Extrait:
Le Dr Marie Lega de l'Institut de médecine tropicale d'Anvers, en Belgique, a fait remarquer qu'il n'est pas simple d'aborder les éléments comportementaux et structurels d'une épidémie et qu'il existe une tendance à s'attarder davantage sur les interventions biomédicales plus directes. Toutefois, elle a souligné que « (...) les éléments comportementaux de la prévention du VIH sont essentiels pour faire fonctionner les outils biomédicaux ». Elle a insisté sur l'efficacité de l'usage des préservatifs pour réduire le nombre de nouvelles infections à VIH, une technique ancienne mais qui conserve toute son importance.

L'approche traditionnelle concernant les moyens de contraception, qui considère chaque élément de programme de façon séparée, a également été jugée trop limitée. Une riposte au sida couronnée de succès doit s'attaquer à la fois aux impacts à court et à long terme, aussi bien aux risques immédiats qu'aux causes de risque sous-jacentes. Ceci impliquera de faire participer les communautés concernées, de promouvoir les droits de l'homme et l'égalité des sexes, tout en investissant dans des moyens de riposte décentralisés avec une assise communautaire.

Consignes à suivre:
1. Selon le texte sur la prévention du VIH, à quel institut le Dr Marie Lega est-elle rattachée ?
2. Prolongez, s'il vous plaît, le texte sur la prévention du VIH à la suite de sa dernière phrase.
Les enregistrements n'ont aucun rôle dans ce travail.

Données brutes:
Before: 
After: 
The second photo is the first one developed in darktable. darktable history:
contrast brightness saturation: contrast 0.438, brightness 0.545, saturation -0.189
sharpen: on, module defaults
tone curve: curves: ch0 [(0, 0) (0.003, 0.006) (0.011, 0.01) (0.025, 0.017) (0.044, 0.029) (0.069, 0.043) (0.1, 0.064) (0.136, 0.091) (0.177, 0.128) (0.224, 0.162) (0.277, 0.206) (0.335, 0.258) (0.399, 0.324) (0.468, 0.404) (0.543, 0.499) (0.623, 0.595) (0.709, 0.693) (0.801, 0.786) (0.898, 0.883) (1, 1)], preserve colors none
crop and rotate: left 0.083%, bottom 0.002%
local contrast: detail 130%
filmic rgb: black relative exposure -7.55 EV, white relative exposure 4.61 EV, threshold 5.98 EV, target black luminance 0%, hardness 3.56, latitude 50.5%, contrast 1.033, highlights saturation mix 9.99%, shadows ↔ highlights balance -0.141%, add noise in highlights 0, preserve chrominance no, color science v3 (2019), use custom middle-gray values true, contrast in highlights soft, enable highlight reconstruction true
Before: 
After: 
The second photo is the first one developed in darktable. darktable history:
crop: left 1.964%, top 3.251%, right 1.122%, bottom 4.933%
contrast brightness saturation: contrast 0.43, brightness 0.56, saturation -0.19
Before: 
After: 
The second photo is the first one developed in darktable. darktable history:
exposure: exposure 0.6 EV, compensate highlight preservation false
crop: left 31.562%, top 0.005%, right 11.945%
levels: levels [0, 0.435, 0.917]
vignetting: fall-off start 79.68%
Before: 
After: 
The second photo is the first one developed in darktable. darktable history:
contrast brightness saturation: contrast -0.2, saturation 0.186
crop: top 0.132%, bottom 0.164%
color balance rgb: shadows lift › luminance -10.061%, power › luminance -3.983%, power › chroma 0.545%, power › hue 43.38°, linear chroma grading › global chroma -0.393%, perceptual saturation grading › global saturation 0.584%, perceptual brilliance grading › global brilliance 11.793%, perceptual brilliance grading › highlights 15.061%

Vos réponses:
1. À l'Institut de médecine tropicale d'Anvers, en Belgique.

2.
Nous disposons de stratégies qui ont fait leurs preuves pour la prévention de tous les modes de transmission du VIH, mais même au bout de 30 ans d'efforts, ces stratégies programmatiques et politiques efficaces ne sont pas encore fournies aux bonnes personnes et utilisées par les bonnes populations, d'une manière adéquate et à l'échelle requise pour faire reculer l'épidémie

Dr Paul De Lay, Directeur exécutif adjoint du Programme de l'ONUSIDA

Meena Seshu de SANGRAM a mis en avant les obstacles structurels auxquels sont confrontés les professionnel(le)s du sexe en Inde pour accéder aux services de prévention du VIH, ainsi que la forte stigmatisation et la discrimination associées à la maladie. Soulignant le rôle essentiel joué par les communautés concernées dans la prévention des nouvelles infections à VIH, Mme Seshu a indiqué que « les professionnel(le)s du sexe sont des agents du changement, capables de contrer l'épidémie à condition de bénéficier d'un soutien adéquat. Halte à la criminalisation morale. Nous faisons partie de la solution ».

Tous les participants ont insisté sur le fait que la combinaison des stratégies de prévention doit répondre aux exigences locales sur le plan épidémiologique et démographique des différents groupes d'une population globale. Le point de départ fondamental est la nécessité de « connaître son épidémie, connaître sa riposte » et savoir où les mille prochaines infections pourraient se produire.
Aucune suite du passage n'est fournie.